Por Ícaro Colella
São poucas as pessoas que conheço que gostam de falar de amor. Até me mudar para Santa Catarina eu também era assim. Depois que experimentei o gosto desse sentimento, me vejo numa avalanche de sucessões de fatos que deixam essa temática cada dia mais interessante. Em setembro de 2019, estava a escrever um texto no trabalho e tenho o hábito de ouvir música ao mesmo tempo, quando de repente começou a tocar um clássico de 1978, ‘I Will survive’. A minha playlist MPB havia sido tomada por algo internacional. Estranhei, a voz era brasileira. Fui direto a outra página e vi que se tratava de um cover produzido para um trailer de um filme. Como de costume, anotei o nome e segui a rotina.
Dias depois, a pedido de uma amiga, tentava baixar um filme e me surge na tela aquele que havia anotado. Acaso, pois bem, baixei. Produção global, clichê, com atores que fazem qualquer um se sentir em um novelão das nove. Ao falar de amor procuro profundidade e aquela produção me parecia raza, mas a trilha sonora era de arrepiar com canções que vão de Cartola à Maria Bethânia. O filme conta a história de um casal jovem que vai morar em apartamento e quando lá chegam, encontram um 3 em 1 e uma fita K7, deixada pelos antigos moradores.
Na fita tem escrita ‘Todas as canções de amor’, em vermelho, daí o nome do filme. Assisti, chorei e encontrei traços de mim mesmo e do que estava passando na minha vida naquela época. É sempre assim que acontece com a ficção e muitas vezes se repete na realidade. Mais uma vez tirei aquilo da minha mente.
Na semana seguinte viajei com a universidade para Buenos Aires, viagem de estudos. Assim que chegamos fomos direto para uma palestra de jornalismo esportivo em um teatro local. Eu e minha amiga estávamos com fome e decidimos sair e comer alguma coisa. Em seguida, ao fumar um cigarro na principal avenida da cidade, quase nos encaminhando ao evento, falei que deveríamos andar um pouco mais antes de voltar. Normalmente não tenho o hábito turista de ser, que sempre olha para o alto, gosto de visualizar o chão também. Na minha cabeça, tudo tem que ser explorado porque tem algo a revelar. E foi dessa perspectiva de visão que pude encontrar ao lado de uma bicicleta caída, quase embaixo de um lixeiro uma fita cassete, exatamente igual a do filme, escrita em vermelho: Brasil.
Me senti anestesiado naquele momento, a vida real às vezes imita os filmes, amigos. Era pequena a probabilidade de um brasileiro passar naquela rua argentina e achar uma fita com descrição tão peculiar. Mais um acaso que não tava no roteiro. Costumo lembrar sempre, com entonação específica, de uma pergunta simples que uma professora faz até para o próprio destino. Tu diz?

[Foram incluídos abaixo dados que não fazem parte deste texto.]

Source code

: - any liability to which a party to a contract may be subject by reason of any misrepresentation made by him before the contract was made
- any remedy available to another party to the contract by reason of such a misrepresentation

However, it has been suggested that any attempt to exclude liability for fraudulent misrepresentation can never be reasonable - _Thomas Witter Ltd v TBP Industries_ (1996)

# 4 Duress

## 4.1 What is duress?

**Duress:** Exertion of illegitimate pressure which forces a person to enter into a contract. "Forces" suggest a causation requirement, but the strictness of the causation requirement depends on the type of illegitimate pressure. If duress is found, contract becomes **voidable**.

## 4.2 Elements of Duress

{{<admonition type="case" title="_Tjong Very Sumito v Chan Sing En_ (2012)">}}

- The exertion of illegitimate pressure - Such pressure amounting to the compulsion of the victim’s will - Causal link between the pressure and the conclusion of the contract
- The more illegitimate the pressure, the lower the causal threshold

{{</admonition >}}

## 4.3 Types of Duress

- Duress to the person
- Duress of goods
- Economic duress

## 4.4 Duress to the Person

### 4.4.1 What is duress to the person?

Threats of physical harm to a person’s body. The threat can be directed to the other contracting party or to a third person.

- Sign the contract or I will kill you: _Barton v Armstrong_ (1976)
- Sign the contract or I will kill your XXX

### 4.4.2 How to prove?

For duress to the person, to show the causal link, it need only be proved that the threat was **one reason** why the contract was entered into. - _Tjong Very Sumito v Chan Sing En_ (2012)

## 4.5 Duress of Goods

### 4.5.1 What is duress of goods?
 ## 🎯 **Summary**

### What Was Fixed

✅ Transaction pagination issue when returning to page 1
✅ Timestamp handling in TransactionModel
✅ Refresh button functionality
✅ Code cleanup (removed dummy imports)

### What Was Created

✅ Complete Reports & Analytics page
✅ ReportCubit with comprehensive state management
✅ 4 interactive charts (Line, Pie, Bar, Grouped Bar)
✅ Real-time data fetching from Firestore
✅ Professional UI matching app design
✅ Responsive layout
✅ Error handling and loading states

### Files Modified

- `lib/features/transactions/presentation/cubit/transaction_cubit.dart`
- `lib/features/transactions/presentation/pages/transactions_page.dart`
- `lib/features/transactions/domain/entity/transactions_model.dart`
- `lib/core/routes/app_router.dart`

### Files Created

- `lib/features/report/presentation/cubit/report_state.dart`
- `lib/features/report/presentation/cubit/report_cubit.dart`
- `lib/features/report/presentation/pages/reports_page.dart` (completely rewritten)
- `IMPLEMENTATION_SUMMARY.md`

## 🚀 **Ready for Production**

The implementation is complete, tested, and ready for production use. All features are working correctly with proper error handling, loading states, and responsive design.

Voltei ao Brasil com vários momentos mágicos daquela linda cidade e algumas compras, mas a fita não me saía da cabeça. Precisava ouvi-la, mas não tinha suporte. Arranjei uma forma e escutei alguns fragmentos no estúdio de rádio, cercado por pessoas que acompanhavam comigo aquela história, e ensinavam para a minha geração como rebobinar uma fita com caneta bic e tocar os dois lados dela.
Feito isto, e depois de várias tentativas frustradas de tocar – aquele toca fitas não via uma k7 há anos. Enfim posta no seu devido lugar, parecia mentira, mas a primeira canção era a mesma tocada no trailer e no filme. Fui direto para casa e levei comigo o toca fitas da universidade. Desfrutei de tudo que tinha alí preparado para mim. Foi loucura. Sim, pensei em escrever uma história. Ainda desnorteado, anotei todas as canções que datam de 76 a 93. Alguém, antes de sequer eu ter nascido, gravou essa fita e deixou uma mensagem no tempo, já que a melodia e as letras falam tanto.
Apesar de me apresentar para todos como pernambucano, poucos sabem mas carrego na certidão de nascimento o título de baiano. Mas o que isso tem a ver? Já te conto. O lado A da fita só continha músicas de Olodum e do lado B músicas internacionais da década de 70/80, com o clássico. Apesar de todas essas nuances, sinto que esse filme não está finalizado, algo no universo tem um recado que não me deixa dormir. Continuarei a ouvi-la sempre que possível para tentar entender os enigmas que me perseguem nesta narrativa. Esperava algo de amor, encontrei muita animação e músicas de superação. Mas na minha vida as coisas só acontecem mesmo, quando eu não espero nada.